Reducing IAPP Aggregation with Mitochondrial Humanin Peptides; Results from Simulations and Experiments

Abstract

Unregulated growth of amyloid plaques is associated with a large number of human degenerative diseases such as Alzheimer's Disease or Type II Diabetes, where the pathological misfolding and subsequent accumulation of amyloid plaques inhibits the proper functioning of nearby cells. Simulations and experiments have revealed that amyloid aggregates are highly energy-minimized structures that are difficult to molecularly disassemble without causing further physiological duress. However, recent studies have identified a 24-amino acid mitochondrial peptide named Humanin (seq: MAPRGFSCLLLLTSEIDLPVKRRA) that provides neuroprotection to mice by reducing the formation of amyloid-beta aggregates in their brains, though the effects are thought to translate to other amyloid systems as well. Due to the intrinsically disordered nature of Humanin, experimental studies have struggled to characterize its interaction with other proteins, especially those that are also intrinsically disordered.
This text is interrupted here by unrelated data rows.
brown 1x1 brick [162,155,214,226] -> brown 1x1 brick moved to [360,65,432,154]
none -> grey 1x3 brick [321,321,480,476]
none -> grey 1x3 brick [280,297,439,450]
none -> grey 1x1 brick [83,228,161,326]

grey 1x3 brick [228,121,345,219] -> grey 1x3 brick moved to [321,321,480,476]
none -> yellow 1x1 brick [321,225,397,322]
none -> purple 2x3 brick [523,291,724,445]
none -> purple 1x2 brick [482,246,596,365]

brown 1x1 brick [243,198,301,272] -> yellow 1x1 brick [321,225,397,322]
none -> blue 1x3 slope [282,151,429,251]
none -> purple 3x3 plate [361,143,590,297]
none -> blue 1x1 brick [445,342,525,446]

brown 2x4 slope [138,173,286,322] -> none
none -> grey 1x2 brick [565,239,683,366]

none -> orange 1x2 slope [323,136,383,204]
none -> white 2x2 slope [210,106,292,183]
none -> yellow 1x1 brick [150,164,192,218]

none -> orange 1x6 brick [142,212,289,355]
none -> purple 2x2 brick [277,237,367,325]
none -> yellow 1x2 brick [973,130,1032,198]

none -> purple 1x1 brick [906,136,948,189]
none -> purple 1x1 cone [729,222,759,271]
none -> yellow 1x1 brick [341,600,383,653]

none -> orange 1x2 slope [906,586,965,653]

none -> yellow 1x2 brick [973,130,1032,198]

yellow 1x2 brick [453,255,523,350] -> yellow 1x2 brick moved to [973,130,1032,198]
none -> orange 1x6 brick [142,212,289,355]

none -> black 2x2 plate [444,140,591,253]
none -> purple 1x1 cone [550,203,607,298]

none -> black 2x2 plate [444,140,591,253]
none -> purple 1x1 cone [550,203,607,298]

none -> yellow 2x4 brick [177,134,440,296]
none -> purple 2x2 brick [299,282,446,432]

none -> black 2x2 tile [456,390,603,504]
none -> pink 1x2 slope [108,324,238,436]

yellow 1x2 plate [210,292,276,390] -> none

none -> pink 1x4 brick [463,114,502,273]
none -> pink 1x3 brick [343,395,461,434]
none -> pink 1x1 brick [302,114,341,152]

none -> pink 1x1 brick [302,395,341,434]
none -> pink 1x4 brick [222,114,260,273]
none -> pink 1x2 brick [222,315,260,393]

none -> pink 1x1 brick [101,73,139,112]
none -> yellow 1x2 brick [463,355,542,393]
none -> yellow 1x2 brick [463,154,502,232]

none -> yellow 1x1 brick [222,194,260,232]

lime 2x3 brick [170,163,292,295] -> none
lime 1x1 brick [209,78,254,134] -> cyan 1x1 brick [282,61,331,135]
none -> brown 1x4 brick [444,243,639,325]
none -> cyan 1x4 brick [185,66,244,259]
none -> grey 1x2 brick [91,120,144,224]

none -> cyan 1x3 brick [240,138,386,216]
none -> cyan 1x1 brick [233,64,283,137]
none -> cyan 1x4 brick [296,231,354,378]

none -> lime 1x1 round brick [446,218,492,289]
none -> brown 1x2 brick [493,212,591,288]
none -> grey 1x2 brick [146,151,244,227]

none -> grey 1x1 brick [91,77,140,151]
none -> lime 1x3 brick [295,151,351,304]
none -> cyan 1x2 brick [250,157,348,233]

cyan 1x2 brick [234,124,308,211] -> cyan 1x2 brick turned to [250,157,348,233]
To better understand the molecular basis for Humanin interactions with amyloid proteins, we performed a combination of replica-exchange molecular dynamics simulations and ThT fluorescence spectroscopy, where we identified the molecular interactions of Humanin and IAPP. We report a number of free-energy landscapes of hydrated IAPP and Humanin in isolation, and in the presence of one another, to better understand how Humanin and other peptide analogs can be used to inhibit amyloid aggregation in a wide variety of environments.